On Tuesday, the federal cabinet granted India permission to use Pakistan’s overland route to send wheat aid to Afghanistan, where millions of people face starvation as a harsh winter approaches.
Islamabad will additionally give aid, the Prime Minister’s Office (PMO) announced in a statement, including 50,000 metric tons of wheat, meeting the level granted by India.
“We have approved supplying access to these 50,000 tons of wheat that India desires to send to Afghanistan,” Information Minister Fawad Chaudhry informed a news conference following the cabinet meeting with Prime Minister Imran Khan.
“We believe that people in Afghanistan should be helped in any way for humanitarian reasons,” he stated.
New Delhi has not reacted to the statement till now.
Pakistan has for years refused India commercial or different transportation connections with Afghanistan.
The PMO in its statement, said that Islamabad would send humanitarian assistance to Kabul worth 5,000 million rupees ($ 28.65 million) and that it will include food products, including 50,000 metric tons of wheat, emergency medical stocks, winter shelters and other supplies.

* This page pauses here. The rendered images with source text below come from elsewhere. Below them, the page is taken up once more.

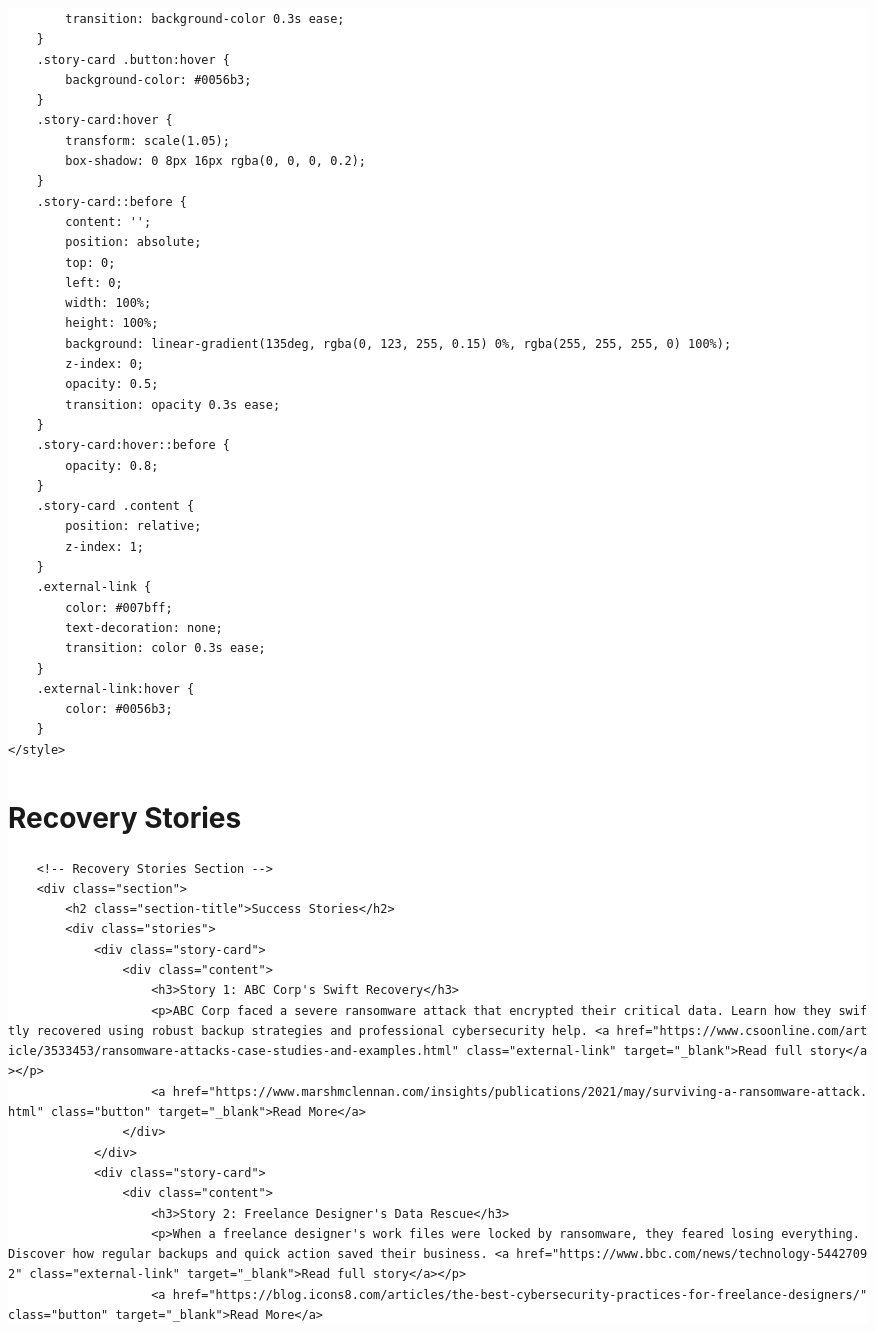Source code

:             transition: background-color 0.3s ease;
        }
        .story-card .button:hover {
            background-color: #0056b3;
        }
        .story-card:hover {
            transform: scale(1.05);
            box-shadow: 0 8px 16px rgba(0, 0, 0, 0.2);
        }
        .story-card::before {
            content: '';
            position: absolute;
            top: 0;
            left: 0;
            width: 100%;
            height: 100%;
            background: linear-gradient(135deg, rgba(0, 123, 255, 0.15) 0%, rgba(255, 255, 255, 0) 100%);
            z-index: 0;
            opacity: 0.5;
            transition: opacity 0.3s ease;
        }
        .story-card:hover::before {
            opacity: 0.8;
        }
        .story-card .content {
            position: relative;
            z-index: 1;
        }
        .external-link {
            color: #007bff;
            text-decoration: none;
            transition: color 0.3s ease;
        }
        .external-link:hover {
            color: #0056b3;
        }
    </style>
<body>
    <div class="container">
        <h1>Recovery Stories</h1>

        <!-- Recovery Stories Section -->
        <div class="section">
            <h2 class="section-title">Success Stories</h2>
            <div class="stories">
                <div class="story-card">
                    <div class="content">
                        <h3>Story 1: ABC Corp's Swift Recovery</h3>
                        <p>ABC Corp faced a severe ransomware attack that encrypted their critical data. Learn how they swiftly recovered using robust backup strategies and professional cybersecurity help. <a href="https://www.csoonline.com/article/3533453/ransomware-attacks-case-studies-and-examples.html" class="external-link" target="_blank">Read full story</a></p>
                        <a href="https://www.marshmclennan.com/insights/publications/2021/may/surviving-a-ransomware-attack.html" class="button" target="_blank">Read More</a>
                    </div>
                </div>
                <div class="story-card">
                    <div class="content">
                        <h3>Story 2: Freelance Designer's Data Rescue</h3>
                        <p>When a freelance designer's work files were locked by ransomware, they feared losing everything. Discover how regular backups and quick action saved their business. <a href="https://www.bbc.com/news/technology-54427092" class="external-link" target="_blank">Read full story</a></p>
                        <a href="https://blog.icons8.com/articles/the-best-cybersecurity-practices-for-freelance-designers/" class="button" target="_blank">Read More</a>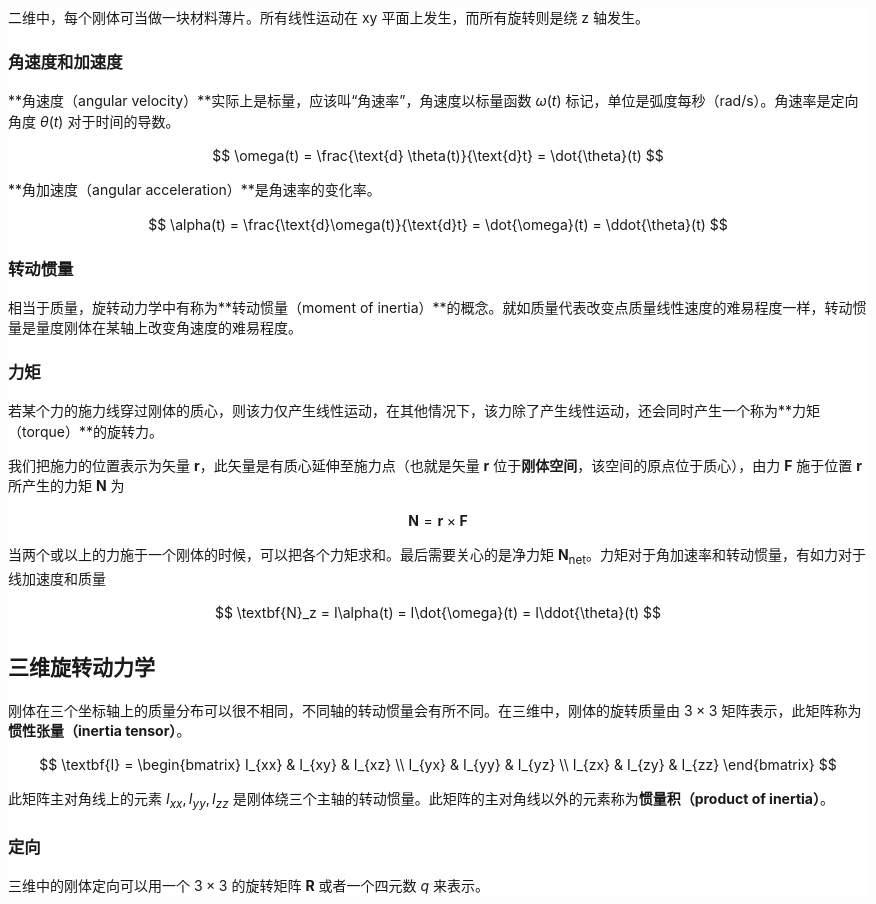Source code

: 二维中，每个刚体可当做一块材料薄片。所有线性运动在 xy 平面上发生，而所有旋转则是绕 z 轴发生。

### 角速度和加速度

**角速度（angular velocity）**实际上是标量，应该叫“角速率”，角速度以标量函数 $\omega(t)$ 标记，单位是弧度每秒（rad/s）。角速率是定向角度 $\theta(t)$ 对于时间的导数。

$$
\omega(t) = \frac{\text{d} \theta(t)}{\text{d}t} = \dot{\theta}(t)
$$

**角加速度（angular acceleration）**是角速率的变化率。

$$
\alpha(t) = \frac{\text{d}\omega(t)}{\text{d}t} = \dot{\omega}(t) = \ddot{\theta}(t)
$$

### 转动惯量

相当于质量，旋转动力学中有称为**转动惯量（moment of inertia）**的概念。就如质量代表改变点质量线性速度的难易程度一样，转动惯量是量度刚体在某轴上改变角速度的难易程度。

### 力矩

若某个力的施力线穿过刚体的质心，则该力仅产生线性运动，在其他情况下，该力除了产生线性运动，还会同时产生一个称为**力矩（torque）**的旋转力。

我们把施力的位置表示为矢量 $\textbf{r}$，此矢量是有质心延伸至施力点（也就是矢量 $\textbf{r}$ 位于**刚体空间**，该空间的原点位于质心），由力 $\textbf{F}$ 施于位置 $\textbf{r}$ 所产生的力矩 $\textbf{N}$ 为

$$
\textbf{N} = \textbf{r} \times \textbf{F}
$$

当两个或以上的力施于一个刚体的时候，可以把各个力矩求和。最后需要关心的是净力矩 $\textbf{N}_\text{net}$。力矩对于角加速率和转动惯量，有如力对于线加速度和质量

$$
\textbf{N}_z = I\alpha(t) = I\dot{\omega}(t) = I\ddot{\theta}(t)
$$

## 三维旋转动力学

刚体在三个坐标轴上的质量分布可以很不相同，不同轴的转动惯量会有所不同。在三维中，刚体的旋转质量由 $3 \times 3$ 矩阵表示，此矩阵称为**惯性张量（inertia tensor）**。

$$
\textbf{I} = \begin{bmatrix}
I_{xx} & I_{xy} & I_{xz} \\
I_{yx} & I_{yy} & I_{yz} \\
I_{zx} & I_{zy} & I_{zz}
\end{bmatrix}
$$

此矩阵主对角线上的元素 $I_{xx}, I_{yy}, I_{zz}$  是刚体绕三个主轴的转动惯量。此矩阵的主对角线以外的元素称为**惯量积（product of inertia）**。

### 定向

三维中的刚体定向可以用一个 $3 \times 3$  的旋转矩阵 $\textbf{R}$ 或者一个四元数 $q$ 来表示。
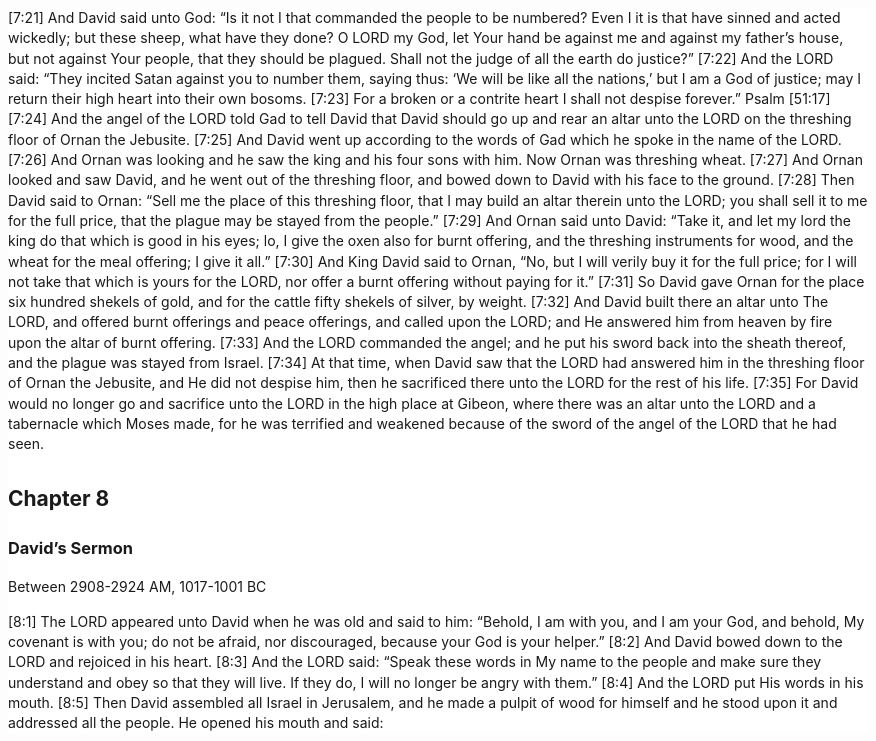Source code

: [7:21] And David said unto God: “Is it not I that commanded the people to be numbered? Even I it is that have sinned and acted wickedly; but these sheep, what have they done? O LORD my God, let Your hand be against me and against my father’s house, but not against Your people, that they should be plagued. Shall not the judge of all the earth do justice?”
[7:22] And the LORD said: “They incited Satan against you to number them, saying thus: ‘We will be like all the nations,’ but I am a God of justice; may I return their high heart into their own bosoms.
[7:23] For a broken or a contrite heart I shall not despise forever.” Psalm [51:17]
[7:24] And the angel of the LORD told Gad to tell David that David should go up and rear an altar unto the LORD on the threshing floor of Ornan the Jebusite.
[7:25] And David went up according to the words of Gad which he spoke in the name of the LORD.
[7:26] And Ornan was looking and he saw the king and his four sons with him. Now Ornan was threshing wheat.
[7:27] And Ornan looked and saw David, and he went out of the threshing floor, and bowed down to David with his face to the ground.
[7:28] Then David said to Ornan: “Sell me the place of this threshing floor, that I may build an altar therein unto the LORD; you shall sell it to me for the full price, that the plague may be stayed from the people.”
[7:29] And Ornan said unto David: “Take it, and let my lord the king do that which is good in his eyes; lo, I give the oxen also for burnt offering, and the threshing instruments for wood, and the wheat for the meal offering; I give it all.”
[7:30] And King David said to Ornan, “No, but I will verily buy it for the full price; for I will not take that which is yours for the LORD, nor offer a burnt offering without paying for it.”
[7:31] So David gave Ornan for the place six hundred shekels of gold, and for the cattle fifty shekels of silver, by weight.
[7:32] And David built there an altar unto The LORD, and offered burnt offerings and peace offerings, and called upon the LORD; and He answered him from heaven by fire upon the altar of burnt offering.
[7:33] And the LORD commanded the angel; and he put his sword back into the sheath thereof, and the plague was stayed from Israel.
[7:34] At that time, when David saw that the LORD had answered him in the threshing floor of Ornan the Jebusite, and He did not despise him, then he sacrificed there unto the LORD for the rest of his life.
[7:35] For David would no longer go and sacrifice unto the LORD in the high place at Gibeon, where there was an altar unto the LORD and a tabernacle which Moses made, for he was terrified and weakened because of the sword of the angel of the LORD that he had seen.

## Chapter 8

### David’s Sermon

Between 2908-2924 AM, 1017-1001 BC

[8:1] The LORD appeared unto David when he was old and said to him: “Behold, I am with you, and I am your God, and behold, My covenant is with you; do not be afraid, nor discouraged, because your God is your helper.”
[8:2] And David bowed down to the LORD and rejoiced in his heart.
[8:3] And the LORD said: “Speak these words in My name to the people and make sure they understand and obey so that they will live. If they do, I will no longer be angry with them.”
[8:4] And the LORD put His words in his mouth.
[8:5] Then David assembled all Israel in Jerusalem, and he made a pulpit of wood for himself and he stood upon it and addressed all the people. He opened his mouth and said:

He also said that Pakistan will facilitate the return of Afghan patients sent to India for medical treatment.
A combination of conflict, drought and Covid-19 has left millions of people in Afghanistan, under the rule of the Taliban, facing hunger or starvation.
Food rates have skyrocketed since the second drought in four years ruined about 40 percent of the wheat crop, according to the World Food Program (WFP), a UN body said.
He said Afghanistan faces a deficit of 2.5 million tonnes of wheat and that only 5% of its people has sufficient to consume.